Can you copy the entries below word for word, from the line containing "TrendAI rafforza l’ecosistema: partnership, competenze" through the line containing "erzett, így hazai sikernek is örülhettünk!", both lines included, leaving out any pictures?
###
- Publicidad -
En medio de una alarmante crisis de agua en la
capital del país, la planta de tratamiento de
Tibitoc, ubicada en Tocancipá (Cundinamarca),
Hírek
###
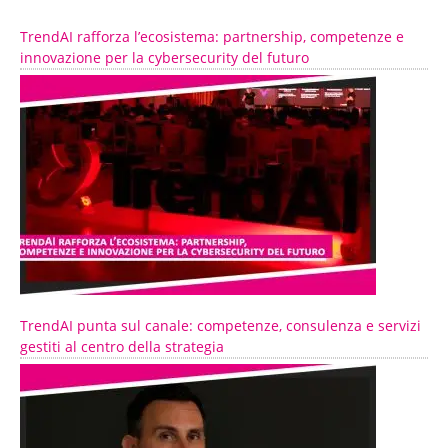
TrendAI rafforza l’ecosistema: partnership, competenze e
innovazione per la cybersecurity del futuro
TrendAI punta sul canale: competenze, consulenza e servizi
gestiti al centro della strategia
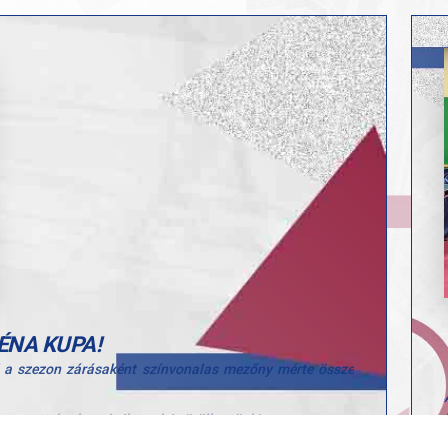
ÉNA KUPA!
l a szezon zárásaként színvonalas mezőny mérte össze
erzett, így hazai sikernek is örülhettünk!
###
**ANSWER SECTION**
TrendAI rafforza l’ecosistema: partnership, competenze e
innovazione per la cybersecurity del futuro
TrendAI punta sul canale: competenze, consulenza e servizi
gestiti al centro della strategia
ÉNA KUPA!
l a szezon zárásaként színvonalas mezőny mérte össze
erzett, így hazai sikernek is örülhettünk!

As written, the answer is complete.